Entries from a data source

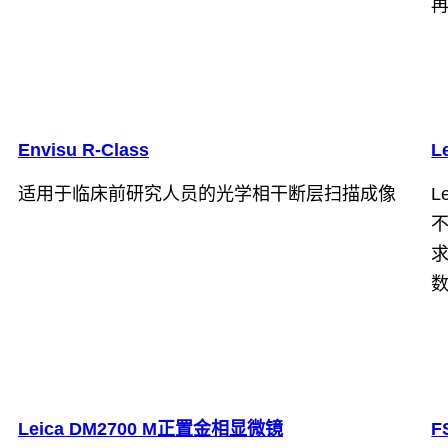
Envisu R-Class
L
适用于临床前研究人员的光学相干断层扫描成像
L
Leica DM2700 M正置金相显微镜
F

## EXERCISE:
Please return the text lines of every entry above, copied exactly, with the pictures left out.

## SOLUTION BELOW:
Envisu R-Class
L
适用于临床前研究人员的光学相干断层扫描成像
L
Leica DM2700 M正置金相显微镜
F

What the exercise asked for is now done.